With the bandwidth saving functionalities, do you know how come "Villagemark" is still comparatively slow on the GF series compared to both KYRO and Radeon8500?
Tony: Villagemark happens to have been designed to be the "best case" poster child for Kyro's style of rendering. It is a high depth complexity scene, with very little geometric complexity, sorted back to front. Back to font sorting is the worst case method of sorting for all traditional graphics processors, as it requires every pixel to have a z-read, a z-write, a color-read and a color-write, for every layer of depth complexity. Even randomly sorted (ie. not sorted) applications will be faster. Since the first layer of depth complexity will always be the same, but subsequent layers will require a z-write and color-write only 50% of the time (ie. 1/2 as much bandwidth for each layer of depth complexity beyond 1 compared to the back-to-front model). Real applications don't sort back to front for the entire scene because of this, it's just slow on everthing. Back-to-front also means that occlusion culling in GeForce4 provides no benefit, since each subsequent pixel recieved is always going to be visible, so no rendering can be saved.
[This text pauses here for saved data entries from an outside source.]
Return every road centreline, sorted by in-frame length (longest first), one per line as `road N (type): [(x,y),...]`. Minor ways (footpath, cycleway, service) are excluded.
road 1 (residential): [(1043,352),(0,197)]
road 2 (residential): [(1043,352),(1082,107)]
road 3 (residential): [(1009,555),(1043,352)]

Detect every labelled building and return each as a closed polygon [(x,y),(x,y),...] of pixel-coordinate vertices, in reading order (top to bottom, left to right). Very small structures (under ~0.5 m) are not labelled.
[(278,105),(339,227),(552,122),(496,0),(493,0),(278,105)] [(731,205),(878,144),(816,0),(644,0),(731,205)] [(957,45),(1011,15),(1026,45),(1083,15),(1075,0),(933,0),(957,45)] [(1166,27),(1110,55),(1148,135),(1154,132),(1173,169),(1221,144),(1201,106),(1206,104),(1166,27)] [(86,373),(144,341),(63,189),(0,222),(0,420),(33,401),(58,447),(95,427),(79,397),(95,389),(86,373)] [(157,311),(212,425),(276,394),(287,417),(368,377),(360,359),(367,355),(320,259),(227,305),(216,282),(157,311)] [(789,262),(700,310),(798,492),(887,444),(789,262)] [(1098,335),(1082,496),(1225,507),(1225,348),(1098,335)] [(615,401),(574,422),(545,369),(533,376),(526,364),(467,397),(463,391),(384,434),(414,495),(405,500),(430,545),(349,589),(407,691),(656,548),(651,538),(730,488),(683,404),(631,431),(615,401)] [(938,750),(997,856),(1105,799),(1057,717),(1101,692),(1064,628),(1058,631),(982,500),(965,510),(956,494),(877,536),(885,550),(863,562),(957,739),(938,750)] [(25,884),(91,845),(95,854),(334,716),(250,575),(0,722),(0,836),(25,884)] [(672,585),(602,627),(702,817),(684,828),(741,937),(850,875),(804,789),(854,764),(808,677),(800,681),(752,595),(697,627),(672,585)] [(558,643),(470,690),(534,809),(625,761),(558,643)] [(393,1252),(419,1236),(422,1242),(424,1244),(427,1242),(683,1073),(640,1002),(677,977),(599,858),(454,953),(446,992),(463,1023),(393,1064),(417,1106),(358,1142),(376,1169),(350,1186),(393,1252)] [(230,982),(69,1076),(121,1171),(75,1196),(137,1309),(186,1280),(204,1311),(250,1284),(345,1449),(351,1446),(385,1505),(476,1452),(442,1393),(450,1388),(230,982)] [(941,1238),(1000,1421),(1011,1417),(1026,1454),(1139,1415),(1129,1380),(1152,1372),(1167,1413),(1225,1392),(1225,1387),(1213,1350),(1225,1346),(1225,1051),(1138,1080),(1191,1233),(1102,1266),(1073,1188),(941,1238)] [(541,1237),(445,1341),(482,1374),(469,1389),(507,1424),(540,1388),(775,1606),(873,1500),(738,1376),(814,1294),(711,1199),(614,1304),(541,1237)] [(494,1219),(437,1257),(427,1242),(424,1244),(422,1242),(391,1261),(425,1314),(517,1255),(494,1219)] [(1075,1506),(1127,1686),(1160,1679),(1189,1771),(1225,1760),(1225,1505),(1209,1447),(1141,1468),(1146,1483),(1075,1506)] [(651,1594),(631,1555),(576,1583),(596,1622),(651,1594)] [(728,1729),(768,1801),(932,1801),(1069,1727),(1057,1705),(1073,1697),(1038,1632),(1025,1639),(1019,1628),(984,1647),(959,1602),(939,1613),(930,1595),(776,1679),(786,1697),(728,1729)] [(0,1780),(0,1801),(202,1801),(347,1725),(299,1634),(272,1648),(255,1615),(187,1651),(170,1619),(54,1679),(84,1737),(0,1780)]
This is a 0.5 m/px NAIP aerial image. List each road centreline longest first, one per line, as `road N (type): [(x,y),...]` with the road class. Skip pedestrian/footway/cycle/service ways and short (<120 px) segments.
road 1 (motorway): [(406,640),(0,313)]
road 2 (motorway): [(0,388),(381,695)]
NV engineer: Villagemark is a near worst-case for non-tile-renderers. It lies somewhere between random sorting and back-to-front sorting of geometry (and yes, I've stepped through it polygon by polygon). It's possible that ATI is doing something like reordering geometry in the driver to boost their scores here. Also, ATI's hardware can reject 64 pixels per clock. Their hardware for doing this is not very sophisticated from what I understand, and it may break down in certain complex situations, but it's sufficient for Villagemark.